The library card is a ticket to the idea we reached for earlier, the philosophy we thought must exist but couldn’t see now, the logic that isn’t like steps in a rational puzzle but leaps from emotion to meaning and back again, the conclusions we know are more than destinations more like the terminus for our next direction, the poetry to be found in the ordinary inarticulate.

The library card is a creased rectangle to the great globe of our and everything’s strivings, a brutal barcode to the transparent beauties transported in simulacra, our overfamiliar name and same old address searching out anyone anywhere anytime anyhow, a string of numbers that is not us say the loans we take and never will be us whatever a computer might think, say the loans.

The library card slips under the radar of cyberspace, cannot be tracked by known or unknown security agencies, could be someone else borrowing the same material, is interchangeable when interfacing with technology, floats in the top pocket untraceable by satellite or drone, suits itself what is listed under its unique status, serves as a bookmark and DVD chisel.
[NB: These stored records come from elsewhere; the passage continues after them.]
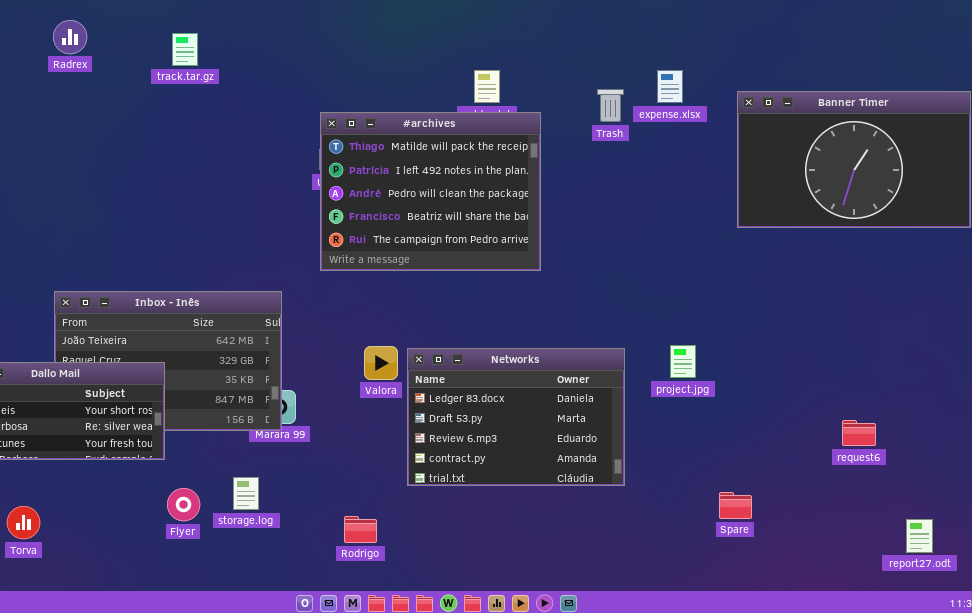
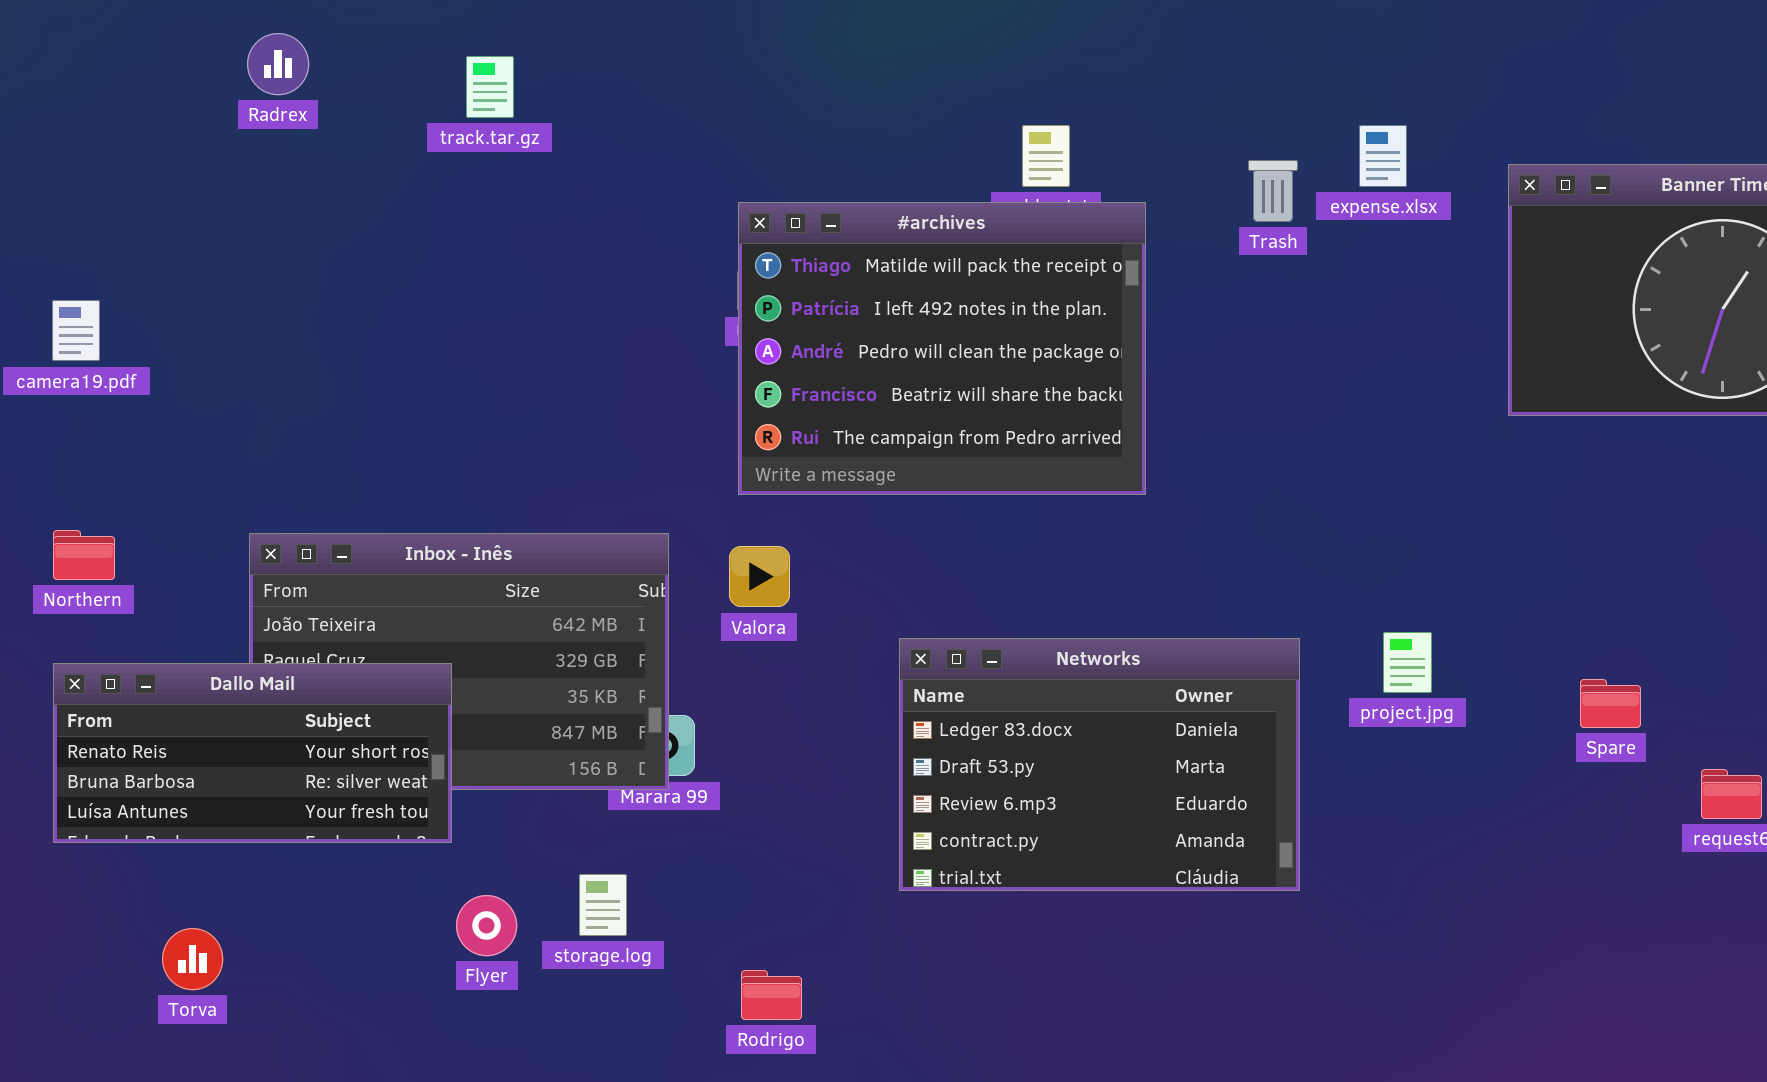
Valora: [364,346,398,380] -> [729,546,790,607], moved
Spare: [719,492,752,519] -> [1580,679,1641,728], moved
Rodrigo: [344,516,377,543] -> [741,970,802,1020], moved

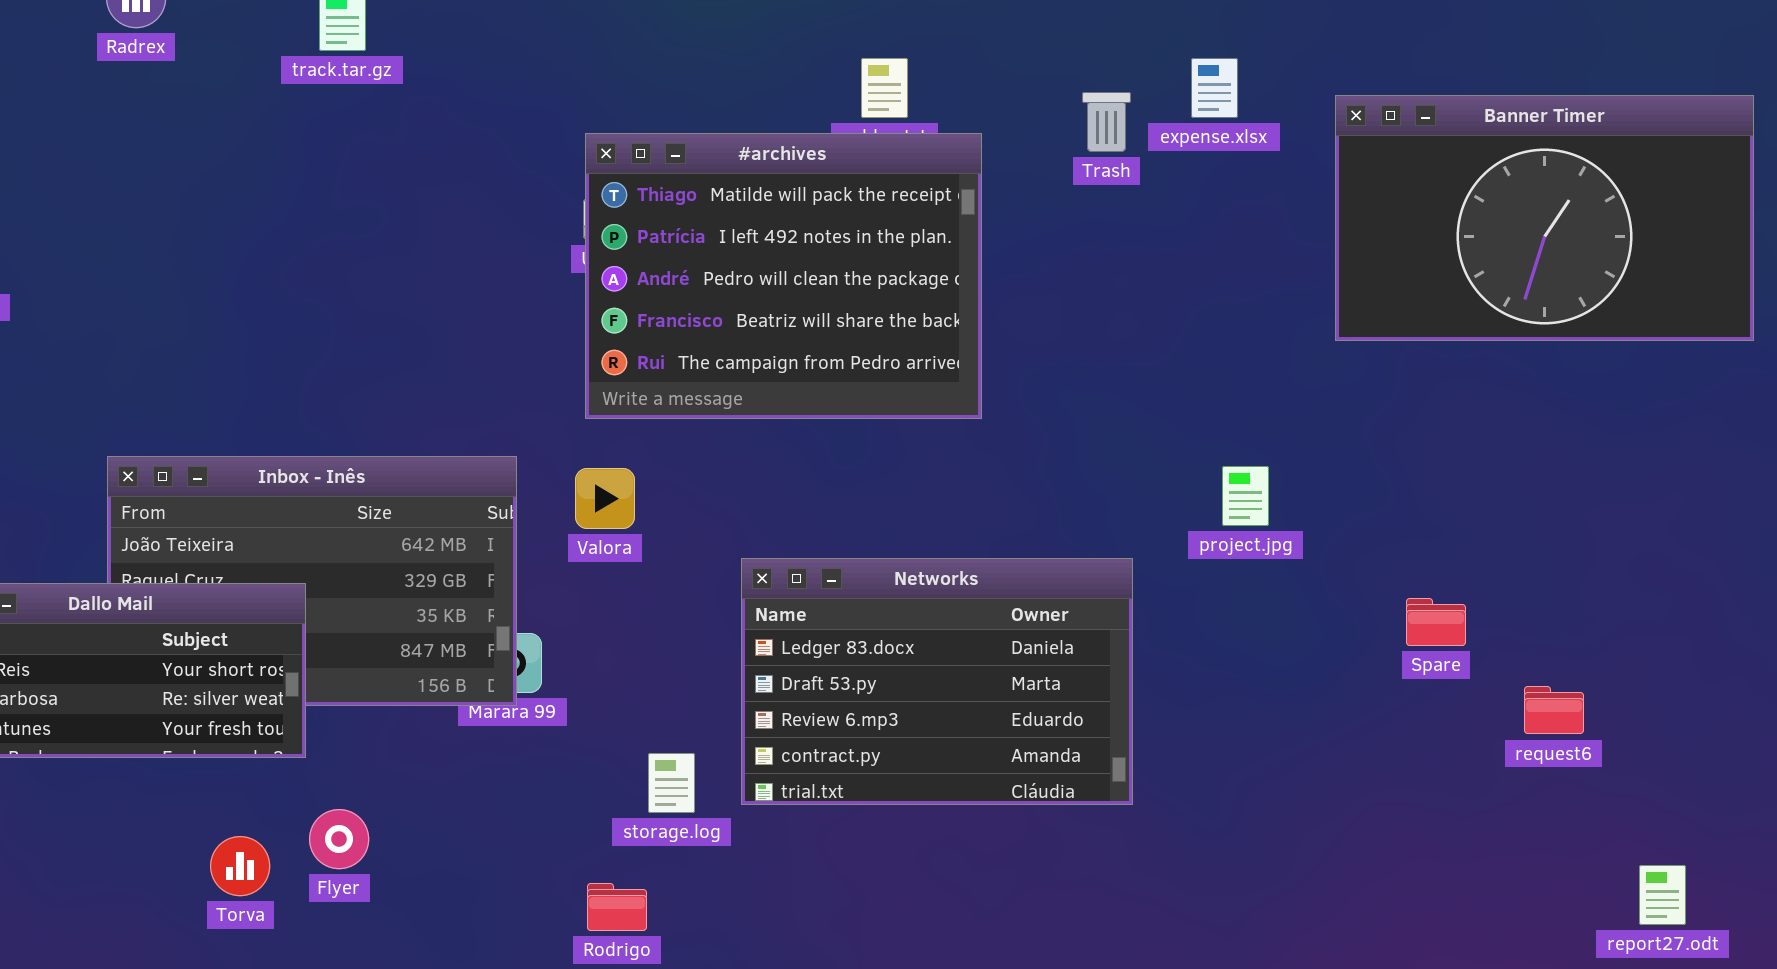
project.jpg: [1383,632,1432,693] -> [1222,466,1269,526], moved
storage.log: [579,874,627,936] -> [648,753,695,813], moved
Torva: [162,928,223,990] -> [210,836,270,896], moved

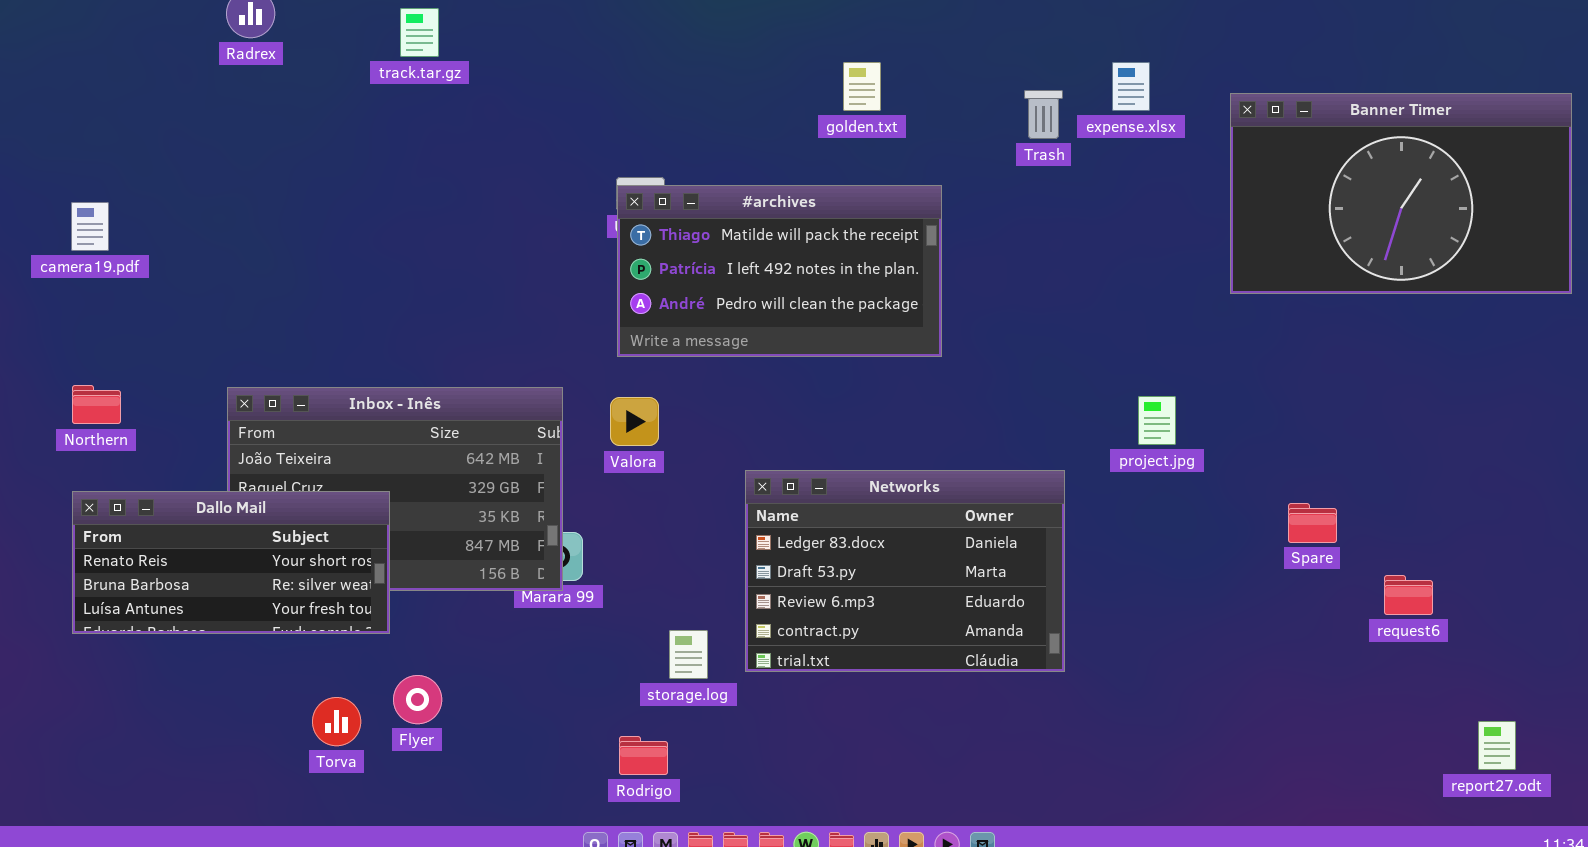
#archives: [585,133,982,419] -> [617,185,942,357], resized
The library card is the strangely exact compact with everything written no longer in a bookshop, everything written by strangers down the street, hours of music the radio forgot, festivals of film the television only dreams about, kinds of talking you don’t hear down the shops, somewhere you would rather be, someone you would rather be with just for now.

 The original quote is by Libba Bray, via Talitha Fraser.